==== Tekstfragment ====

Hans Bruyninckx (Europees Milieuagentschap)
duidingVan 30 november tot 11 december vindt in Parijs met COP 21 de belangrijkste klimaattop plaats sinds Kopenhagen, ondertussen alweer zes jaar geleden. Slaagt de internationale gemeenschap erin om ambitieuze doelstellingen te formuleren die de opwarming van de aarde kunnen beperken tot maximaal 2 graden? Dat lijkt de hamvraag te worden. In de aanloop naar de top sprak VILT met Hans Bruyninckx, die zijn sporen verdiende als hoogleraar internationaal milieubeleid aan onder meer de KU Leuven en Wageningen Universiteit, en sinds juni 2013 directeur is van het Europees Milieuagentschap. Hoe is het met de milieu- en klimaatprestaties van de Vlaamse land- en tuinbouw gesteld? En hoe effectief is het beleid?
Is het Europees Milieuagentschap een kennisinstelling of veeleer de waakhond van de Europese milieudoelstellingen?
Hans Bruyninckx: Onze belangrijkste taak is om informatie over milieu en klimaat aan te reiken aan de Europese beleidsmakers. We zijn een kennisinstelling met een zeer uitgebreid netwerk: 33 landen zijn lid en daarnaast werken we samen met de zes West-Balkanstaten. Onze input bestaat enerzijds uit monitoring en rapportering en verloopt anderzijds via een driehonderdtal instellingen waarmee we samenwerken. We zijn het kennisnetwerk dat het Europese milieu- en klimaatbeleid onderbouwt. Dat doen we op een moderne, geïntegreerde manier: we bekijken milieu en klimaat steeds in relatie tot verwante thema’s als transport, gezondheid, landbouw, enzovoort. We werken met andere woorden beleidsondersteunend.

====

> Korte opdracht 1
Schrijf uit het interview over het Europees Milieuagentschap een stuk woordelijk over: begin bij de woorden "duidingVan 30 november" en stop na "is het beleid?".
> Korte opdracht 2
Hoeveel landen zijn volgens het interview over het Europees Milieuagentschap lid van het agentschap?
De regels die hierna komen, hebben een andere herkomst dan de tekst.

==== Ruwe gegevens ====

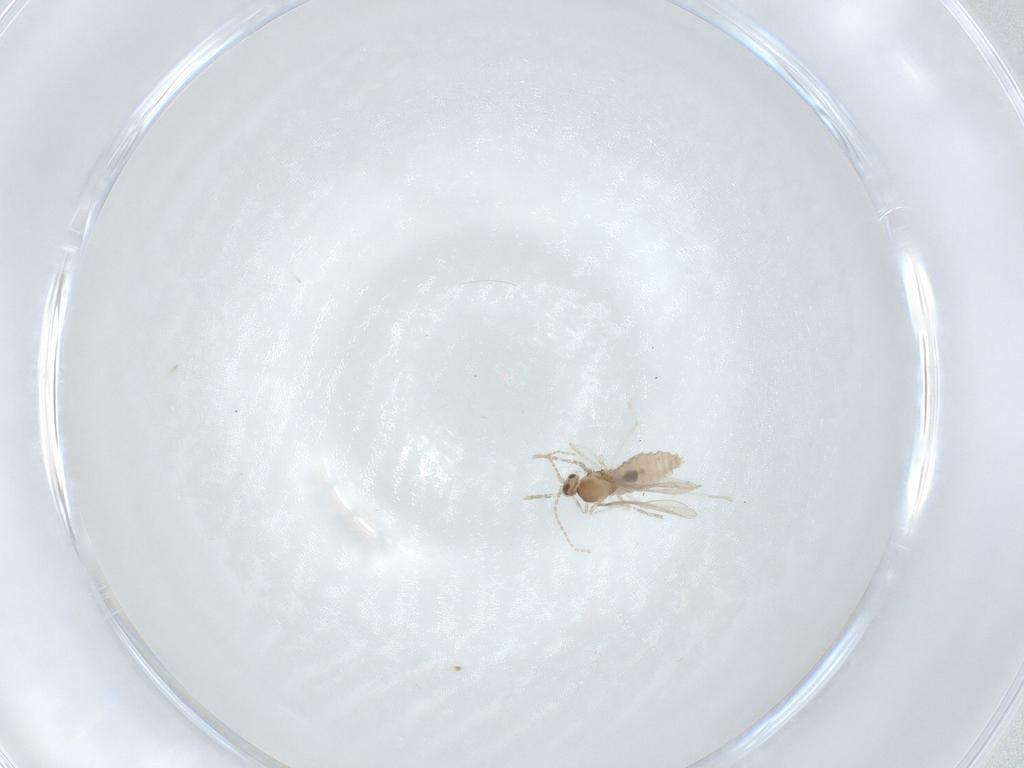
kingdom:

====

> Uitvoer 1
duidingVan 30 november tot 11 december vindt in Parijs met COP 21 de belangrijkste klimaattop plaats sinds Kopenhagen, ondertussen alweer zes jaar geleden. Slaagt de internationale gemeenschap erin om ambitieuze doelstellingen te formuleren die de opwarming van de aarde kunnen beperken tot maximaal 2 graden? Dat lijkt de hamvraag te worden. In de aanloop naar de top sprak VILT met Hans Bruyninckx, die zijn sporen verdiende als hoogleraar internationaal milieubeleid aan onder meer de KU Leuven en Wageningen Universiteit, en sinds juni 2013 directeur is van het Europees Milieuagentschap. Hoe is het met de milieu- en klimaatprestaties van de Vlaamse land- en tuinbouw gesteld? En hoe effectief is het beleid?

> Uitvoer 2
Er zijn 33 landen lid van het Europees Milieuagentschap.